The conditions, imposed after six months of discussions between BDB, the Independent Television Commission (ITC) and the European Commission (EC), restrict the length of the programme supply agreements to five years - and prevent BDB directors from also sitting on the board of BSkyB, its main competitor.

BSkyB was originally a member of the BDB consortium, but was forced to pull out by the ITC before the licence was awarded. However, BSkyB will still supply BDB with programmes. The original contract between BDB and BSkyB was for seven years. As a result of the conditions imposed by the ITC, it will be reduced to five.

The ITC subsequently dismissed unconfirmed reports that the EC had yet to approve the deal. An ITC spokeswoman said the body had received a letter from the EC which said it accepted the conditions and stated they were compatible with European Union law.

The EC decided to look into the licence when NTL, which lost out to BDB in the bidding process, complained that BDB's agreement to show programmes supplied by BSkyB was anti-competitive.
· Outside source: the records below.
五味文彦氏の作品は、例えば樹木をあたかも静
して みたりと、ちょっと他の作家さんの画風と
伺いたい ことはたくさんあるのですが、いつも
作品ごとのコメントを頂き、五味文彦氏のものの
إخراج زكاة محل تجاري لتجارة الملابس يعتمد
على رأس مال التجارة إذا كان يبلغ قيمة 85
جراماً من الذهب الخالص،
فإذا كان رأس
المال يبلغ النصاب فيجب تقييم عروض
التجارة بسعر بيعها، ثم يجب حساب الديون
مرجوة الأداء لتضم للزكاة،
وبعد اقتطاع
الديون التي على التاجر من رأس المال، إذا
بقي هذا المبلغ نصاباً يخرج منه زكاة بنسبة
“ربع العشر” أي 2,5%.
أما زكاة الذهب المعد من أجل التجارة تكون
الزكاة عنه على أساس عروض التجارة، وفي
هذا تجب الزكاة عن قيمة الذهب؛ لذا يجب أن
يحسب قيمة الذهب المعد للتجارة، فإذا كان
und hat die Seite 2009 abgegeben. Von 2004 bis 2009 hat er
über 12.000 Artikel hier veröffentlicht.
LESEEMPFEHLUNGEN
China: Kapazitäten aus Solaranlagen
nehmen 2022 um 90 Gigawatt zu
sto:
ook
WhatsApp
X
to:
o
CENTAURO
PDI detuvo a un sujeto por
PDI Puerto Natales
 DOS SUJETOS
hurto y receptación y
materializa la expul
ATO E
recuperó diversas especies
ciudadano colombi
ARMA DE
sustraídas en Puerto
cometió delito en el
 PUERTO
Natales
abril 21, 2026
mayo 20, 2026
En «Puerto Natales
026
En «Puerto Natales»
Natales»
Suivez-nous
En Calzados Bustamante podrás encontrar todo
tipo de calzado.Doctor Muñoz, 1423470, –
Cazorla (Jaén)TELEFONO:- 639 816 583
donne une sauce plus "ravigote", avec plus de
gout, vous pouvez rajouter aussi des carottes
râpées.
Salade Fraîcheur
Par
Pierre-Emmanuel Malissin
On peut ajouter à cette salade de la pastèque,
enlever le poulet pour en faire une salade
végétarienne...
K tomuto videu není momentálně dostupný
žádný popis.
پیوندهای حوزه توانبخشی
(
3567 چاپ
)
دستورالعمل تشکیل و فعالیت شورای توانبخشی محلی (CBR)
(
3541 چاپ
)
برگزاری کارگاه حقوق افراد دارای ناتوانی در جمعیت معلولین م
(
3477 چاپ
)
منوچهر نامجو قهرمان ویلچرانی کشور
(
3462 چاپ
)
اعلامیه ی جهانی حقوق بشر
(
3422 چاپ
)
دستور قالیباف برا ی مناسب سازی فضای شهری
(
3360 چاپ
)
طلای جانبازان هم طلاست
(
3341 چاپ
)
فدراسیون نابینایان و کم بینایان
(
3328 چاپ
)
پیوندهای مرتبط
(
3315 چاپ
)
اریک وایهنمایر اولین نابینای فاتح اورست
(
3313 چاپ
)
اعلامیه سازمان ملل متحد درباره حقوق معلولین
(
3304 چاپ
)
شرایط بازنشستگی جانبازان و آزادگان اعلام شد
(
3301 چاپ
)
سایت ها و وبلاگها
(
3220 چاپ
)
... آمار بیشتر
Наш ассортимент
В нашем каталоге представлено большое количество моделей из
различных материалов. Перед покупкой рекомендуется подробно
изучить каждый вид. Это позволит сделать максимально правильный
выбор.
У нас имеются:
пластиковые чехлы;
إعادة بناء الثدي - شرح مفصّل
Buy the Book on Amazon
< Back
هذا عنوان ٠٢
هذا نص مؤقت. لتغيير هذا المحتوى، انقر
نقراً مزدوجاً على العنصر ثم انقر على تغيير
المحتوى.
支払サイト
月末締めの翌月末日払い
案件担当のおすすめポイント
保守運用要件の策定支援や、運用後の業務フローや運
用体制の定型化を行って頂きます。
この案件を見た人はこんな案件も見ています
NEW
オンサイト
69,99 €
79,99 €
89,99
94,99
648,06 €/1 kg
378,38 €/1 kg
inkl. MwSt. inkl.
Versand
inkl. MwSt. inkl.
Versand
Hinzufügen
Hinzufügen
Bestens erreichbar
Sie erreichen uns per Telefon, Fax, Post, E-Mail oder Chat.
The conditions also effectively force Gerry Robinson, Granada's chairman, to stand down from BDB's board. Mr Robinson is also chairman of BSkyB. Granada said yesterday that Henry Staunton, finance director, would sit on BDB's board instead of Mr Robinson.

Analysts said that the conditions were no surprise. "This is just the Commission wanting to put its fingerprints on the deal," said Mathew Horsman, media analyst at the stockbroker Henderson Crosthwaite, pointing out that the agreement between BSkyB and BDB would still be renewable when the five years were up.